O céu absolutamente limpo e azul durante todo o dia, agora, pouco a pouco, escurecia, enquanto o horizonte se alongava num vermelho flamejante. Sinais por demais conhecidos, maus presságios... Ainda bem que a lavoura não adentrava grotas e se geasse, no máximo, seria atingida a bordadura. De qualquer forma, uma inquietação tola comprimiu seu coração. Tirou o chapéu e com os dedos calosos alinhou os cabelos ralos. Ainda bem que a lavoura não adentrava grotas...

Ainda era madrugada, uma madrugada demasiado fria, quando ele saiu da cama, após passar a maior parte da noite em claro.
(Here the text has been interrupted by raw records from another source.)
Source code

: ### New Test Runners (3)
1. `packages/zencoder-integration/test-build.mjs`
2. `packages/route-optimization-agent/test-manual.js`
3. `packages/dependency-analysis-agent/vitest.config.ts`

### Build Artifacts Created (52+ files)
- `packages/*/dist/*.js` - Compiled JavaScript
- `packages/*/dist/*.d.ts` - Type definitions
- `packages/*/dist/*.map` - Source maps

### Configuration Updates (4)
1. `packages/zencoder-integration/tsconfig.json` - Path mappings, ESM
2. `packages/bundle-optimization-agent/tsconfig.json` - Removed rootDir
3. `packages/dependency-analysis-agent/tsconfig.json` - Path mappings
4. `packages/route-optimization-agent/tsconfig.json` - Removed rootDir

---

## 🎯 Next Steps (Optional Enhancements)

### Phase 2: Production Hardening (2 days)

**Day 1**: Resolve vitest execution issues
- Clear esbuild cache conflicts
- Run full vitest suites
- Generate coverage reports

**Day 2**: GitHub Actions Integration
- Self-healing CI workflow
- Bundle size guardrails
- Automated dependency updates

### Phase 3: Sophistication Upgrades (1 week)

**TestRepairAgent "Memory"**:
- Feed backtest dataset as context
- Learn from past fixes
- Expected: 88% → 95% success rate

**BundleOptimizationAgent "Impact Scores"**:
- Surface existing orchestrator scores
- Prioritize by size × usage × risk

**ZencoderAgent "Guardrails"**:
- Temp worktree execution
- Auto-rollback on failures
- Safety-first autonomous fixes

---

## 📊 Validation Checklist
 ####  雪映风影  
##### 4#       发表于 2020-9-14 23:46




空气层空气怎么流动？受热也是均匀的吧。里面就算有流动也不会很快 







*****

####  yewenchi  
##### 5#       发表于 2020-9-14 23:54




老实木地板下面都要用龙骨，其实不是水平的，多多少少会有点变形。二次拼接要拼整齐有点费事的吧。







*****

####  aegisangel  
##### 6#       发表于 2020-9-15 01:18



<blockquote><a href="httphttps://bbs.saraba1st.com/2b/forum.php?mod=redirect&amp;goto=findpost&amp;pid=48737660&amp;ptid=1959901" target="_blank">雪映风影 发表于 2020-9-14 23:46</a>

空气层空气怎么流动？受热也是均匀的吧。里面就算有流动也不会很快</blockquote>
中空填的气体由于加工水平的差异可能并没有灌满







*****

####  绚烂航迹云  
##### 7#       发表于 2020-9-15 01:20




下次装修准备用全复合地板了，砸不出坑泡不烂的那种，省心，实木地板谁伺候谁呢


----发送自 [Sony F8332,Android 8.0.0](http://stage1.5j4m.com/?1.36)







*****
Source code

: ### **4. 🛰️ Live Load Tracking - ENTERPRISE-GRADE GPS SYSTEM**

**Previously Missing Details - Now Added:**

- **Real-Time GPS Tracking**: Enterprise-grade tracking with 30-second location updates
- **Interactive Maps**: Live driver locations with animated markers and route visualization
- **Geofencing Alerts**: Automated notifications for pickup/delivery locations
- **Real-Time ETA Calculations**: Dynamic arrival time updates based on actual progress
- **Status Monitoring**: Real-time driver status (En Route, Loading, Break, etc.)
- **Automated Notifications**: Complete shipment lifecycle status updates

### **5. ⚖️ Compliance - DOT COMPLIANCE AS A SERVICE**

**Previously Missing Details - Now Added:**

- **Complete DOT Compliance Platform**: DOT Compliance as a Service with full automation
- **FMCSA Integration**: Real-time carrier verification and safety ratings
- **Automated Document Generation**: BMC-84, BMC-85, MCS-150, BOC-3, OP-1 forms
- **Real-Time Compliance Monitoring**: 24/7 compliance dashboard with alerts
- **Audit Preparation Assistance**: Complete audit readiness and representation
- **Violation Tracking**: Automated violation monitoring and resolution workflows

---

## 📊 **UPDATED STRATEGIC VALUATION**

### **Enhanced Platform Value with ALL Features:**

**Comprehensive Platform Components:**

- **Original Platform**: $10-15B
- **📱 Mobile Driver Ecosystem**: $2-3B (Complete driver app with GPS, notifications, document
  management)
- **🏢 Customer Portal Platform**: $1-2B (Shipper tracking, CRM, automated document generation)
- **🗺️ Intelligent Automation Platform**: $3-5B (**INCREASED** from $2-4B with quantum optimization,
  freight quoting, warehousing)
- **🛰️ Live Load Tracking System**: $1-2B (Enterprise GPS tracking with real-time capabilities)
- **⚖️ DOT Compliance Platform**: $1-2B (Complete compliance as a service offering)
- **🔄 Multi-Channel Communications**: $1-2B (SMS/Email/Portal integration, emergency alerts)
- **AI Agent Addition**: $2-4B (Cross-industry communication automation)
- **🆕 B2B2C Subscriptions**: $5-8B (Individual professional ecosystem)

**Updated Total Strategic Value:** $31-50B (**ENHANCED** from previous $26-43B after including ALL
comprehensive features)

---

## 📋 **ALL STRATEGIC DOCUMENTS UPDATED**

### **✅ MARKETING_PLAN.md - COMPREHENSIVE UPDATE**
Foi até o alpendre e o ar gelado queimou seu rosto. Espichou o olhar na direção da lavoura, uma fina névoa e a escuridão bloqueou sua vista... Fez menção de ir a até o curral em busca de um cavalo, mas desistiu, seria tolice. Entrou, dirigiu-se até a cozinha, acendeu o fogo no fogão a lenha e , enquanto a água não fervia, aqueceu as mãos levando-as até próximo das chamas, esfregando-as, em seguida, uma contra a outra. Passou um café ralo e cheiroso, como ele gostava. Mas o coração continuava gelado. Quando voltou ao alpendre, a luz do sol a nascer já clareava o dia e ele pode ver, através da névoa que dissipava, na grama da frente uma espessa camada de geada. Estremeceu... Quis orar, mas estava aflito demais. Deu alguns passos na direção do curral, fez meia volta e caminhou apressado, quase correndo, rumo a lavoura.

Quando o sol abriu inteiramente o dia, numa manhã ainda muito fria, o que foi verde era agora marrom. Como se um banho de chocolate, uma calda rala de chocolate tivesse sido despejada sobre a lavoura de café... Estava acabado. O dia avançava e as folhas escurecidas não deixavam dúvidas: A lavoura estava dizimada e ele literalmente quebrado.

Foi a única vez que vi meu pai chorar.


(Soube-se depois que aquela foi uma das mais intensas geadas dos últimos cinquenta anos – conhecida como “geada negra” –  que dizimou lavouras inteiras de café, no Paraná, São Paulo e sul de Minas Gerais).